ACTIVITIES -
#1 Using the police shootings post, answer each question on its own line, marked (a), (b), (c):
(a) Which news organization's dataset was used?
(b) What validation accuracy did Logistic Regression yield?
(c) What accuracy did the final test yield?
#2 For each statement, say yes or no depending on whether it agrees with the police shootings post. Back each answer with the deciding words, quoted exactly.
(a) After NaN values for listed race are removed, the data holds 4890 shooting incidents.
(b) The confusion matrix was generated from the XGB model.
(c) Permutation importance showed the state where the shooting happens to be the most instructive to the victim's race.

PAGE EXTRACT -
--*--

Defining the Question

Can we use linear models in order to predict police shootings in the US?

Exploring the Question

Nationwide, the eyes of the public have turned towards the police with ever increasing scrutiny and questions regarding police violence. This is particularly important to examine as it relates to fatalities, particularly among minorities. Its important to understand the context of these actions and look at them with as much objectivity as one can. These are sensetive topics in the best of times, and we are far from the best of times.

The Data

Criminal data was difficult to find. I found a few government sites that listed some measure of datasets, but often they were ‘clunky’. However, I did find that the Washington Post had an excellent dataset regarding fatal shootings where an officer killed a suspect. Because the focus of this data is so specific, it’s difficult to ask more than a few very specific questions with it. Namely, we can’t explore the number of police interactions or prosecutions as it relates to this data. Towards that end, I ask the viewers to be objective in their interpretation of the data. There are many questions that I would like to ask, but can’t with this data, so we will keep our focus limited.

The raw data can be found here

My notebook evaluating and training my models can be found here

Shaping the Data

This data was already exceptionally clean. While there were many NaN values, most relevant data was present. I had several attempts at engineering new features, but each attempt gave me a great deal of data leakage. It gave me some different ideas for where to take things, but at the end of the day, all of my models performed better without much wrangling. The NaN values were manually imputed to maintain the integrity of the data, but then I structured an encoder and ran it through a few models.

Before we get too far into that, I want to talk about the data a moment. Removing NaN values for listed race, we have 4890 shooting incidents. 50.57% are white victims, whereas (nation wide) they represent 60.4% of the population. 26.5% are black, contrasted with a national representation of 13.4%, and hispanics murders are 18.4% to a population of 18.3%. We’re already seeing some behavior bias. The only other point I would like to make with this data is that only about 51% of these victims were armed with lethal force themselves.

I picked two models to do my primary explorations with. The first was a straight forward Logistic Regression. I had some mixed success with Randon Forests, but I ended up going with XGBClassifier for my tree model selection. These performed more or less equally well with the data I provided. Logistic Regression yielded a 53.2% validation accuracy, which is about 3% above baseline. XGB had a slightly higher accuracy of 54.4% validation, so this is the model that I performed my final test on, which yielded a 54.2%, about 4% better than baseline.

Explaining the Data

I found that it was a bit easier to grasp the data if we took it in slices. I started with a distribution plot of the target spread about across their relative values. It did help draw the eye and visualize the data better.

DistB2

Given the overall inaccuracy of the models, I generated a confusion matrix from the logistical model, and it shows that it only had much success in guessing white or black, which are the two most prevelant points in the data. Overall, a less than stellar performance.

ConMatB2

For the rest of these visualizations, I will focus on the XGB model. One of the things that we covered briefly this unit was the permutation importance. I found this to be vastly more informative than our previous horizontal bar graphs. Not surprisingly, the data reveals that the state that the shooting takes place in is the most instructive to the race of the victim. For the middle of the country, or states like Maine that have a vast racial disparity, this is more or less to be expected. For coastal cities, or those with more robust diversity, the data is a little more telling.

--*--

GIVEN DATA -
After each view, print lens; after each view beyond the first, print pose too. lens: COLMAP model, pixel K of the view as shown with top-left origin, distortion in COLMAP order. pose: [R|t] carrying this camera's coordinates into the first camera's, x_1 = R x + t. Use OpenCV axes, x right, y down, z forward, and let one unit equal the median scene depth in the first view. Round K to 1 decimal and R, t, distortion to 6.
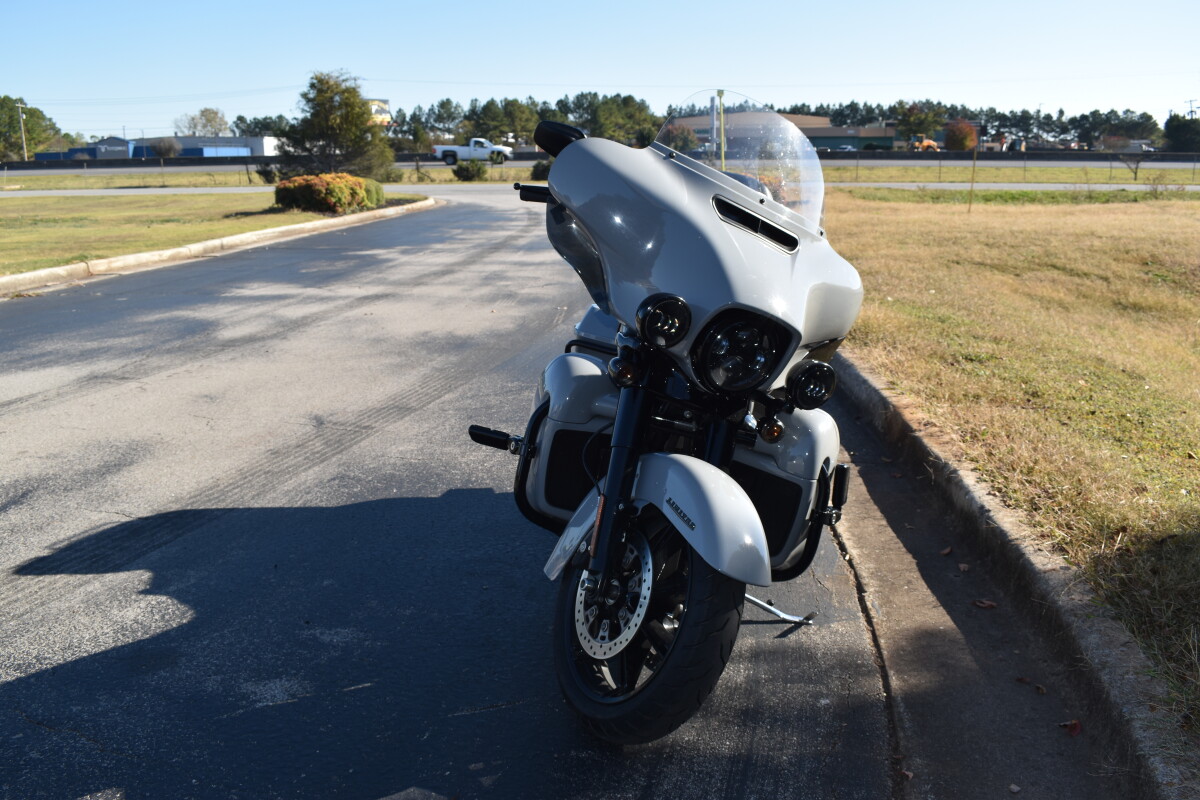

--*--

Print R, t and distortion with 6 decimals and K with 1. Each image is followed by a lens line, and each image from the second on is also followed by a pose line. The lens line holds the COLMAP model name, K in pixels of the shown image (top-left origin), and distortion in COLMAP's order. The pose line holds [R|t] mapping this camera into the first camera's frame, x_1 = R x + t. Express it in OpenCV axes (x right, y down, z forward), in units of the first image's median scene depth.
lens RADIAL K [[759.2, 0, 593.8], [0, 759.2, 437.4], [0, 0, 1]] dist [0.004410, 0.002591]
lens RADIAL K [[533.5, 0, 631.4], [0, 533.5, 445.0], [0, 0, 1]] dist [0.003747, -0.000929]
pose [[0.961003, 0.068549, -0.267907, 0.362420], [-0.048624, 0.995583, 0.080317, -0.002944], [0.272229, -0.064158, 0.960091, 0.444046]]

--*--

SOLUTIONS TO THE TASKS -
#1
(a) The Washington Post
(b) 53.2%
(c) 54.2%

#2
(a) Yes: "Removing NaN values for listed race, we have 4890 shooting incidents."
(b) No: "I generated a confusion matrix from the logistical model"
(c) Yes: "the state that the shooting takes place in is the most instructive to the race of the victim."